Many think that declawing is simply the removal of the cats’ nail, and is often justified by the fact that cats have a tendency to scratch furniture, other pets, and sometimes their owners. However, it’s much more than just the removal of the nail; to effectively declaw a cat, vets remove not only the nail but the joint as well. This means that when you declaw your cat, you are giving them an unnecessary amputation. This can be harmful to the cat’s well being not just directly after the surgery, but for years to come. Not only is this procedure very painful right after the fact — as they are made susceptible to infection — but once the cat has (hopefully) fully healed, there are lifelong effects, many of which can be attributed to the fact that 60 per cent of the cat’s weight is carried on their front paws. Hugh Chisholm compared it to walking around like a “ballerina,” which can lead to things like back issues and bad behaviour. It is agreed by vets that this practice is unnecessary and detrimental to a cat’s health physically and physiologically.

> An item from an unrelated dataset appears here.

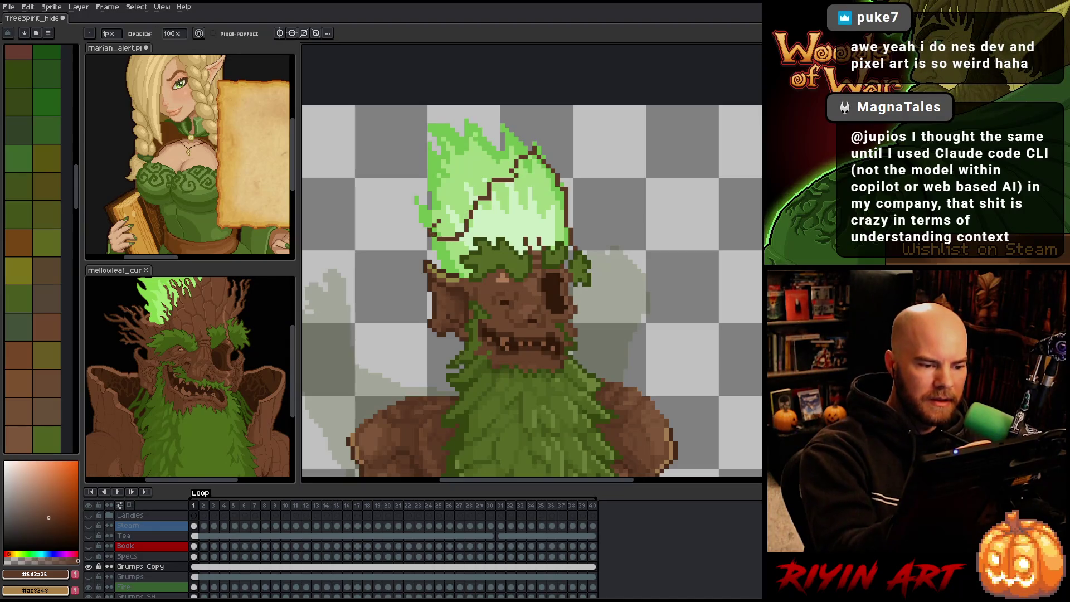
{"action": "key", "text": "b"}
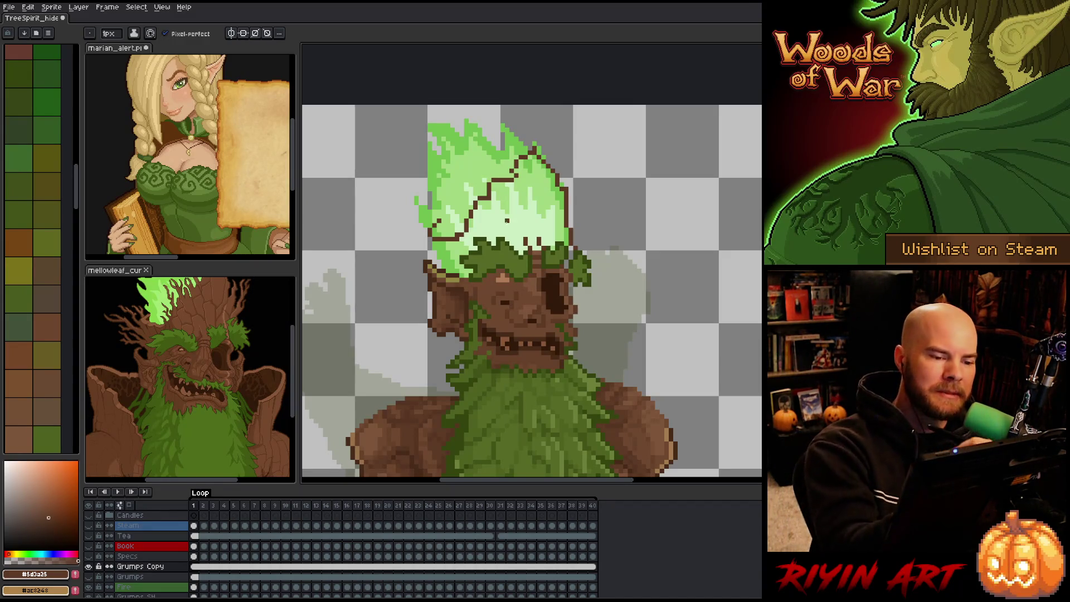
{"action": "key", "text": "e"}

With Nova Scotia’s ban, they will be the first in Canada to finally put this harmful practice to an end. With nearly 10,000 people in BC having signed a petition to do the same, they may also follow suit. This has caused many to say that Alberta should also ban the practice. Kären Marsden is a vet who is bringing the debate to the forefront here in Edmonton by saying that the province should also ban the practice. However, until then Marsden believes that veterinarians have a responsibility when someone comes in and says “I want to declaw my cat” to actually explain to them what that is. Hopefully this will discourage the practice for now.
Declawing cats is an inhumane practice that is on its way to being banned throughout the country. The question that remains is whether or not Alberta will be one of the first provinces to do so or not.